Written by: Editor: Dr. Dushka H. Saiyid
Posted on: December 24, 2021 | | 中文
Quaid-I-Azam Muhammad Ali Jinnah was born on this auspicious day, the 25th of December, in 1876. He was hailed as the leader of Hindu-Muslim Unity when he was an active member of the Congress Party, full of idealism and hope for an independent and a pluralist India, free from the shackles of colonialism.
But that was when the leadership of the Congress was with moderates like Pherozeshah Mehta, Dadabhai Naoroji and Gokhale: secular, liberal and constitutionalists. When the Congress met at Surat in 1907, it was split between the moderates and the group led by Tilak. The latter used Hindu religious symbols and had mass appeal, and was a precursor of Gandhi in many ways, but not surprisingly, alienated the minorities. Gokhale told Sarojni Naidu before he died in 1915, that Jinnah “has true stuff in him, and that freedom from all sectarian prejudice which will make him the best ambassador of Hindu-Muslim Unity”. In the 1915 session of the Muslim League (ML), despite opposition of the orthodox elements, the Quaid managed to persuade the ML to hold meetings contemporaneously with the Congress, and to agree to a committee to formulate a single platform of reforms with other political organisations in the name of a United India.
Gandhi’s return and his assumption of the leadership of the Congress, changed all that. He injected both populism and religion into politics, eventually resulting in the violence unleashed at Chauri Chaura in 1922. When at the annual session of Congress at Nagpur in 1920, the audience hooted down the Quaid, and were not willing to hear him, and Gandhi did not intercede on his behalf, the writing on the wall was clear to the Quaid.
Nor was the Quaid taken in by the Khilafat movement, which Gandhi very astutely used to mobilise Muslim support for his civil disobedience movement. The Khilafat as an institution was an anachronism, and its populist appeal did not tempt the Quaid. The Turks themselves abolished the Khilafat in 1924, under the leadership of the great moderniser Ataturk, whom the Quaid ardently admired.
Modi has espoused the same populism as Gandhi, but while non-violence was central to Gandhi’s creed, mob violence is a critical weapon in Modi’s ideological armoury. Hitler used Storm Troopers for terrorising his opponents, in particular Jews. While Modi has very successfully managed to imbue most of India’s Hindu population with hatred of Muslims through a pliant media and changing the text books, transforming the pluralist culture of India into one of a Hindu majoritarian state. The aim seems to be to reduce Muslims to the status of Untouchables. Despite decades of reformist movements, it remains a reviled caste, the burning of whose villages is not an uncommon occurrence, with Ambedkar’s legacy forgotten!

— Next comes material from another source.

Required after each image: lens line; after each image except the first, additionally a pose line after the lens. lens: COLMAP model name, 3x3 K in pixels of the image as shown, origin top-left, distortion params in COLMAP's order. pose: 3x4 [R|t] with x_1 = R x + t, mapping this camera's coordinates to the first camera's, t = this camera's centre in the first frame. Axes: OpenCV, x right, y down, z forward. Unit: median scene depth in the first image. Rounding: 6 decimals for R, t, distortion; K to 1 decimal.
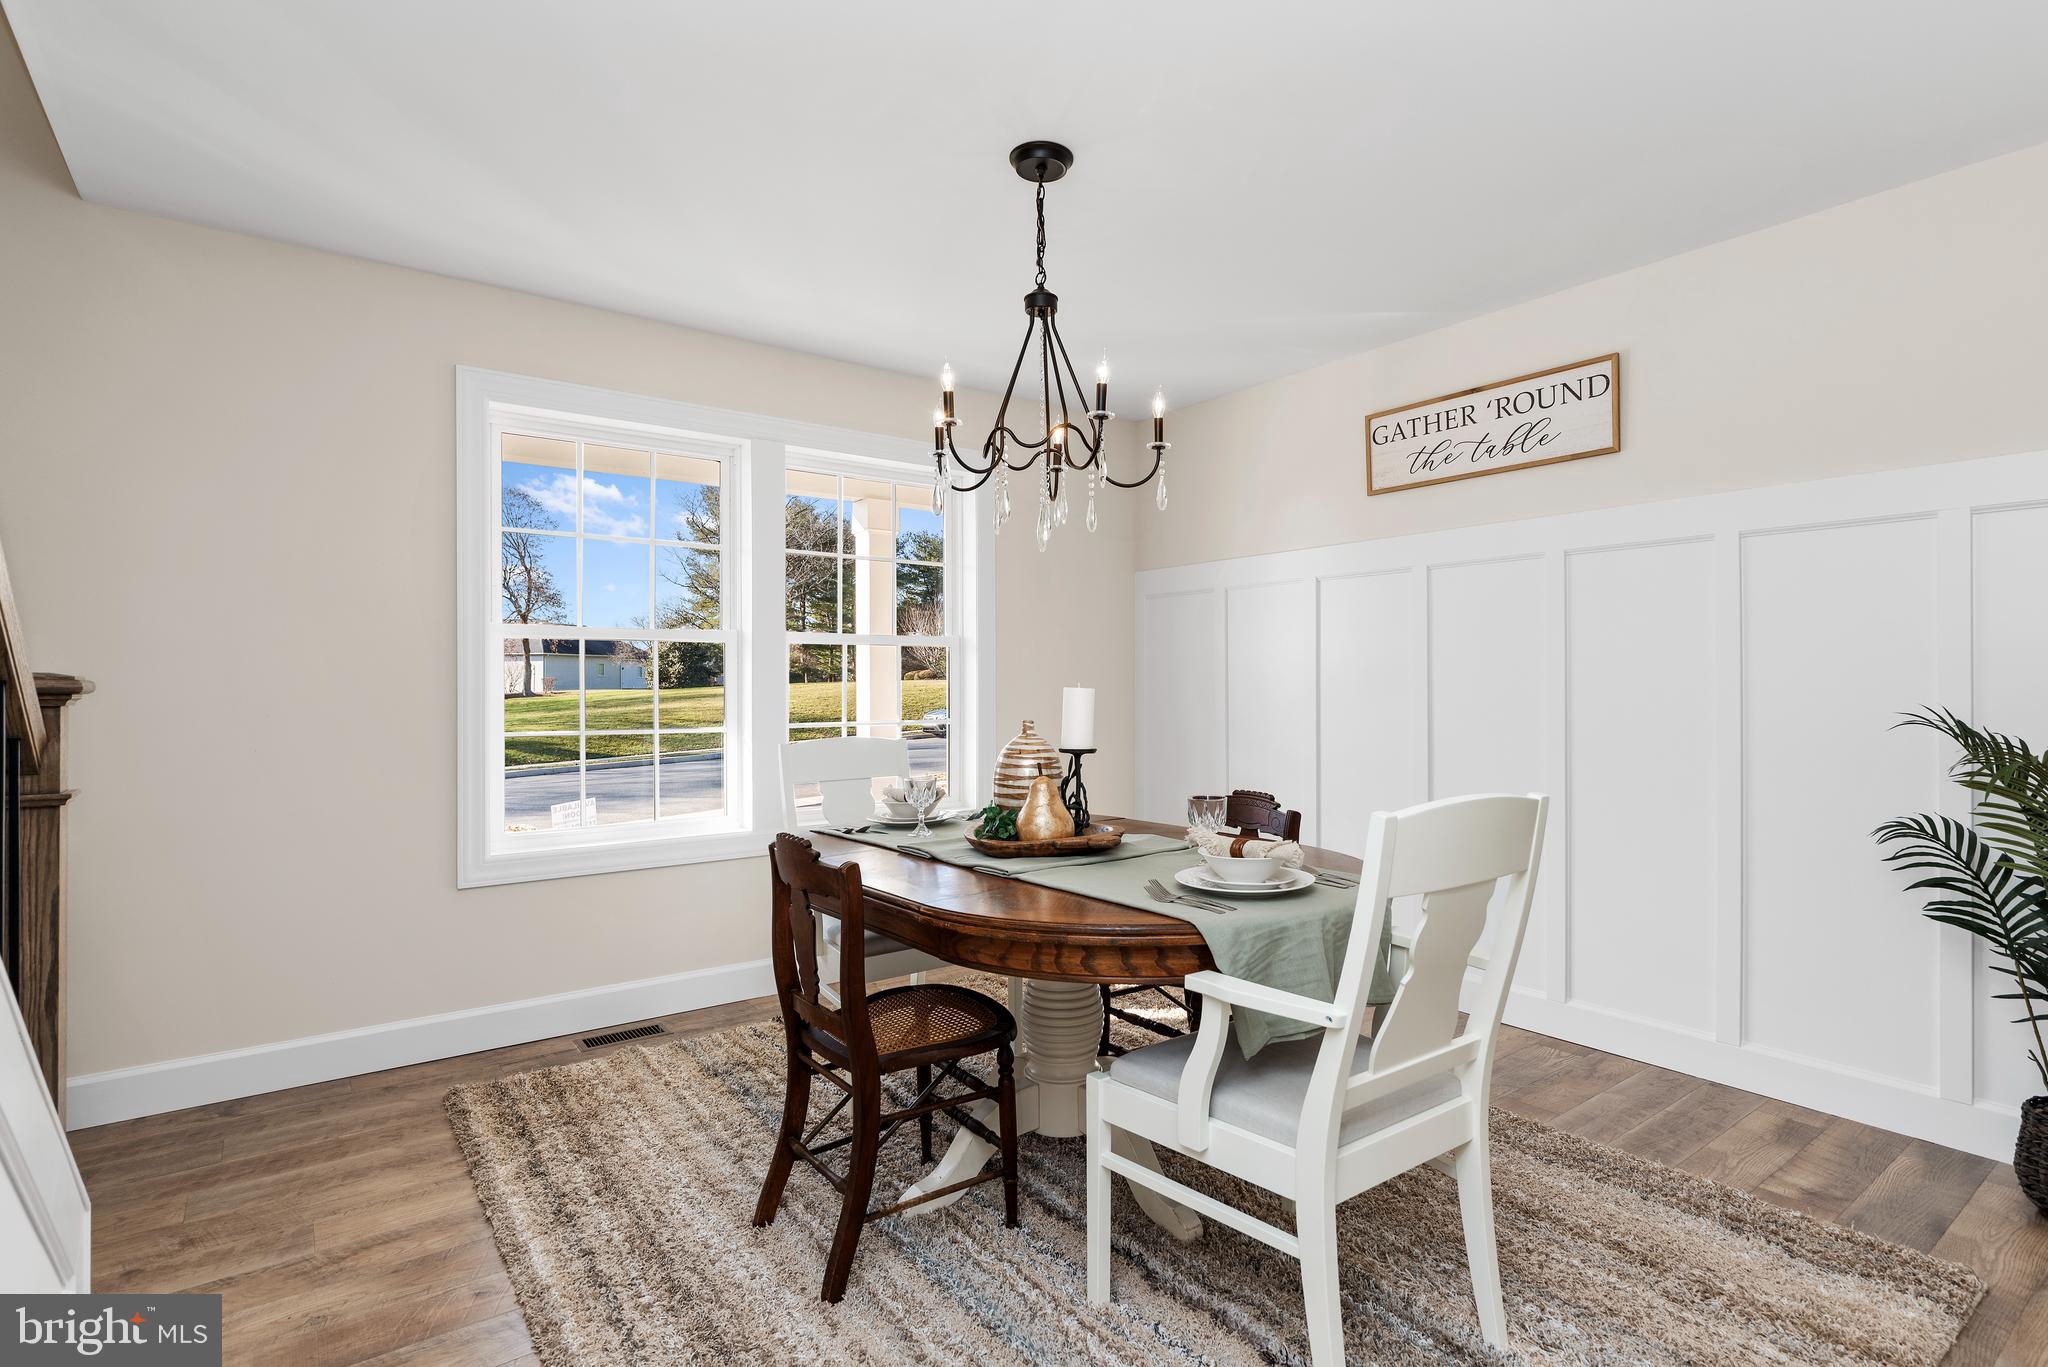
lens RADIAL K [[1016.0, 0, 1029.9], [0, 1016.0, 681.9], [0, 0, 1]] dist [0.003680, -0.001142]
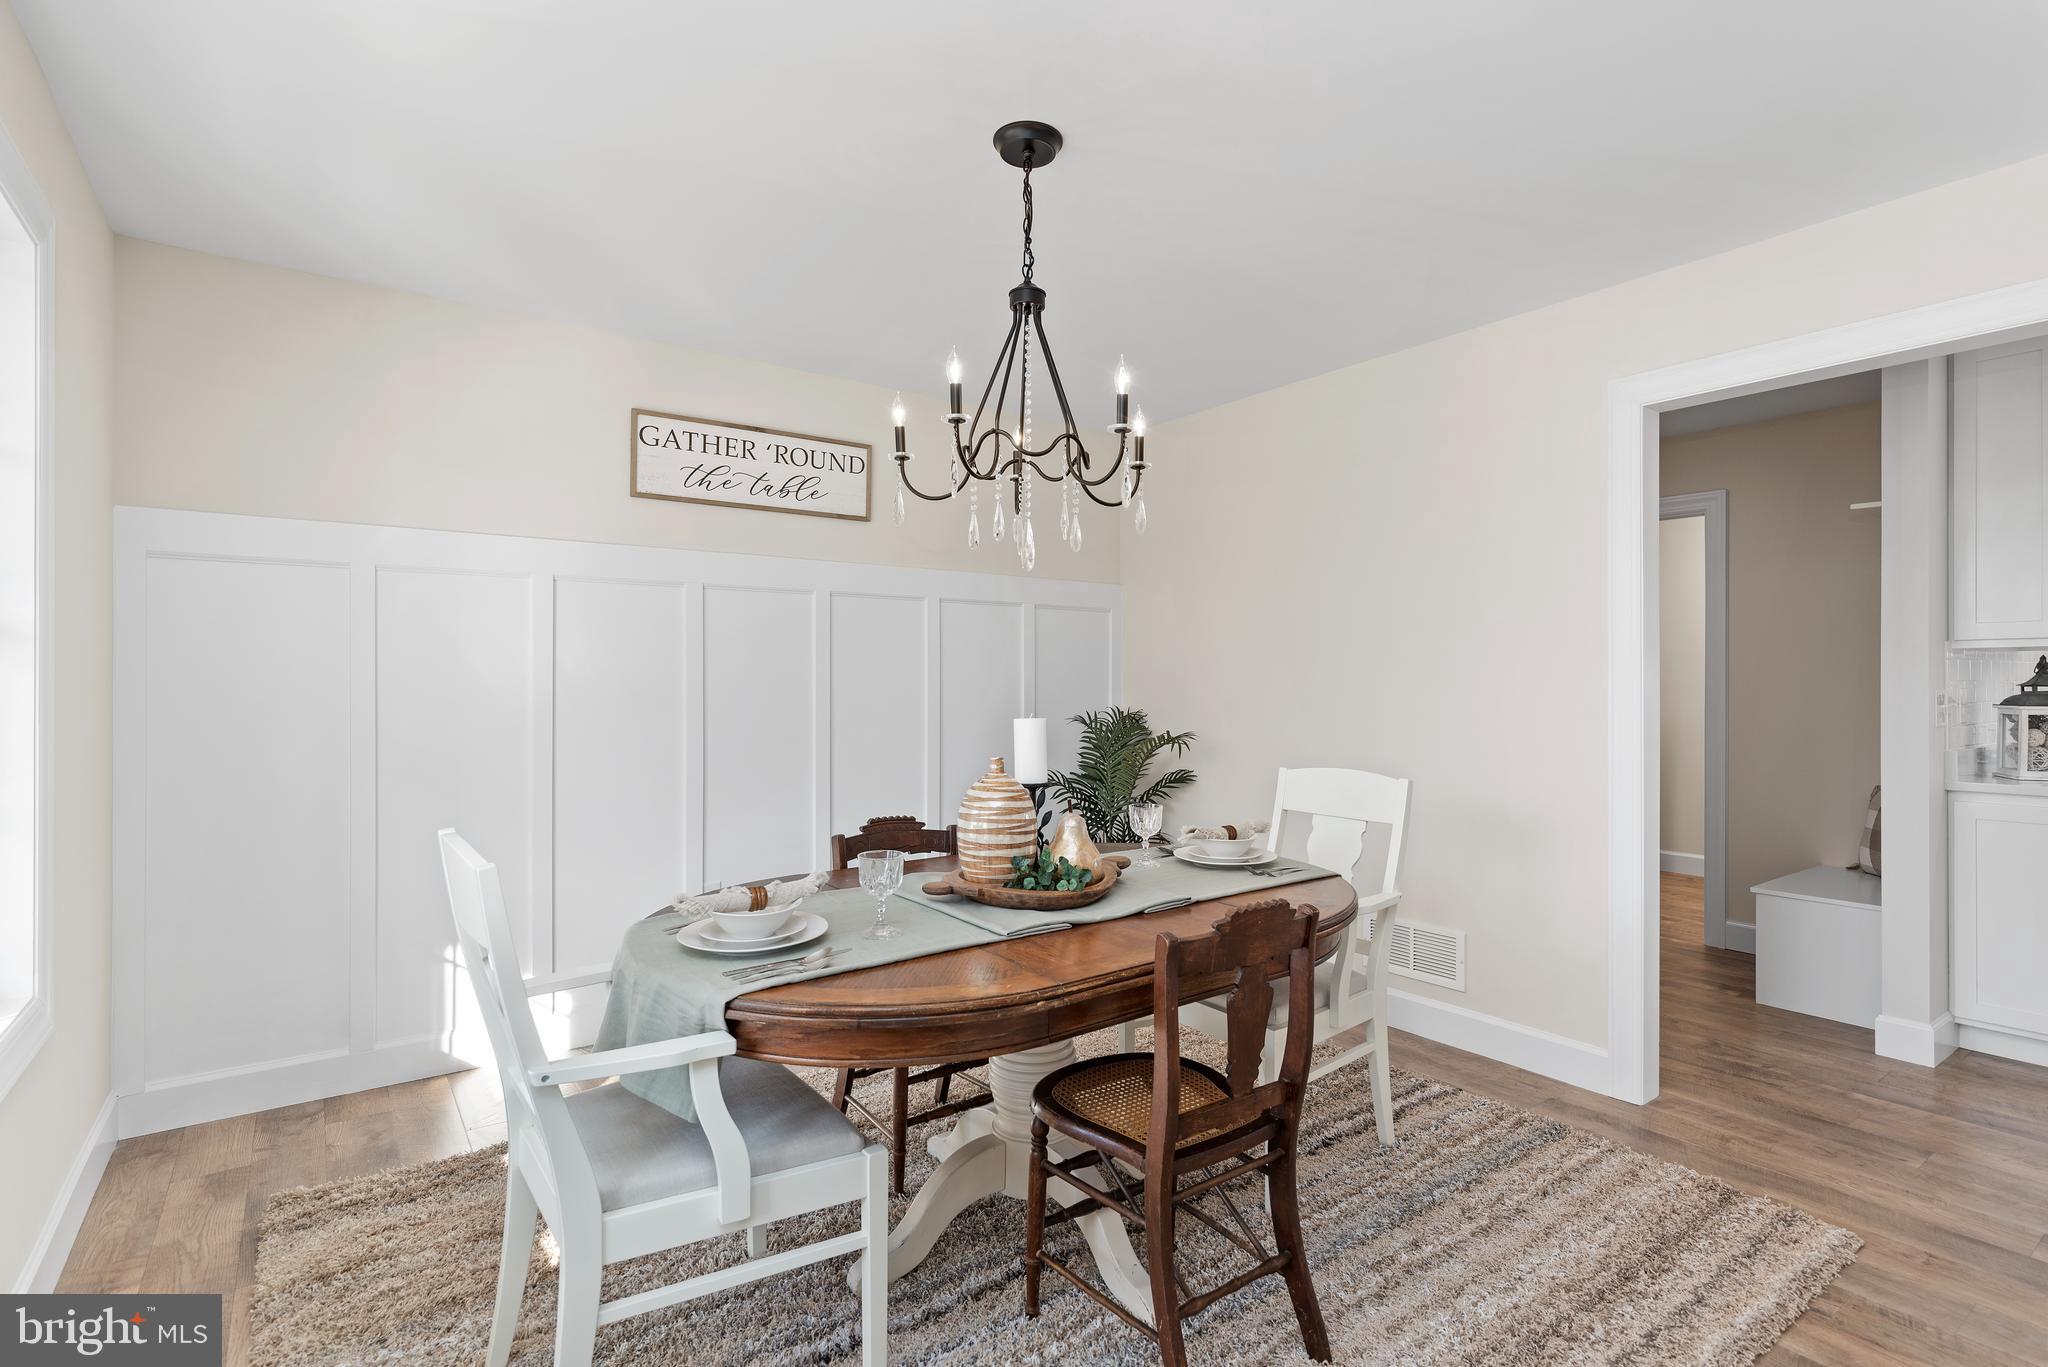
lens RADIAL K [[1016.0, 0, 1030.7], [0, 1016.0, 686.7], [0, 0, 1]] dist [0.003680, -0.001142]
pose [[0.011748, -0.000189, 0.999931, -0.641662], [-0.006574, 0.999978, 0.000267, -0.015942], [-0.999909, -0.006577, 0.011747, 0.700352]]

The Quaid stands vindicated as India descends into an orgy of killings and lynchings, mostly of Muslims. The Indian judiciary has failed completely to check the excesses of the executive, or provide protection to the innocent, thrown in jail for supporting the ‘wrong’ cricket team, or simply dissenting and supporting human rights. The BJP government is using a colonial-era law (124A Indian Penal Code), which gives the government the power to incarcerate a victim for life, or the draconian Unlawful Activities Prevention Act (UAPA), a counter-terrorism legislation that empowers the government to hold anyone without a charge for up to 180 days, with little hope of bail.
There were open calls for the genocide of Muslims at the Dharma Sansad ( a religious assembly) in Haridwar, which met from December 17-19. A repeat of the Gujarat killings of 2002, but on a much wider scale, is on the cards. It is ironic that in this horrendous situation, Biden who is crying hoarse about China’s human rights record, should invite Modi to his Democracy Conference earlier this month, while the Muslim world is a silent bystander, Erdogan being a brave exception.
We remain eternally indebted to the Quaid who had sensed the latent prejudice and hostility to Muslims, for giving us a homeland where we can live and develop in peace as a nation. May our leadership realise that it doesn’t take much for a country to descend into violent anarchy. The lynching and burning of Kumara Diyawadanage in Sialkot, who was just doing his job, should send a serious signal to our policy makers. The Quaid’s concept of Pakistan was that of a tolerant, pluralist and a constitutional country!